NASCAR plans to test some potential 2024 short-track aero packages in a two-day test following this weekend’s Cup race at New Hampshire Motor Speedway.

Martin Truex Jr, Joe Gibbs Racing, Interstate Batteries Toyota Camry

In its efforts to continue to improve the quality of the racing of the Next Gen car on shorter tracks and road courses, NASCAR will test some new aero packages created around a newly designed splitter.

Six drivers – Christopher Bell, Harrison Burton, William Byron, Justin Haley, Ryan Preece and Erik Jones – will take part in the test Monday and Tuesday. Goodyear Tire officials will also be on hand.

“Our short-track package, we’ve had some good races, but it’s probably not to the level that we as a sanctioning body and our fans have expected over time,” Elton Sawyer, NASCAR’s senior vice president of competition, said Tuesday in an interview on SiriusXM NASCAR Radio.

“So, our aero guys over here at the R&D Center, Dr. Eric Jacuzzi and his team, they’ve done some great work in the wind tunnel and they were in the wind tunnel again (Monday) just to make sure what they believe is going to be a really good package that we’re going to test at New Hampshire will lead us in a direction that will give us some really great short track racing.”

A lengthy process

The information gathered from next week’s test is for use in the 2024 season and even if promising, will likely be further tested on the track in the offseason.
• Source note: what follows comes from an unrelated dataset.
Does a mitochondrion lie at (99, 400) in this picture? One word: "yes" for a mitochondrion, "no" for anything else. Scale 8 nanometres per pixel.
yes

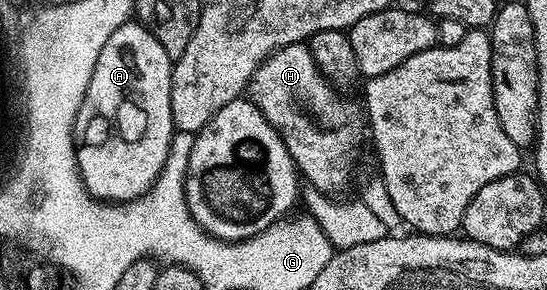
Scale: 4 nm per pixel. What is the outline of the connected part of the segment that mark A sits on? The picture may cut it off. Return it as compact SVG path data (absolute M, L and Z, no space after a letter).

Following an offseason test in January at Phoenix, NASCAR made an initial change to its short track and road course aero package which included a two-inch rear spoiler in addition to several tweaks to the underbody of the car.

However, short track races this season at Richmond, Va., and Martinsville, Va., didn’t see a lot of improvement over 2022.

Sawyer said the packages set to be tested next week are centered around the car’s front splitter with Goodyear on hand to study more potential tire construction and compound changes.

“The underbody of this car is very – the downforce that’s made is made in the underbody of the car where in years past most of it was made with air going over top of (the car),” Sawyer said.

“It’s a collaboration between the car and the tire to get us to a point where the racing is what we’ve expected over time. We’ll continue to work on it until we get it right.”

Bell, who drives the No. 20 Toyota for Joe Gibbs Racing, said he believes the goal of next week’s test is to get the cars to drive better in traffic.

“We took a huge step in downforce reduction at the beginning of the year,” he said. “I was one that was for it and now after looking at several races I don’t know that it’s made a huge difference.

“I was really positive about it at the time, but I don’t think it’s made a huge difference, so I don’t know what’s in store for Monday.”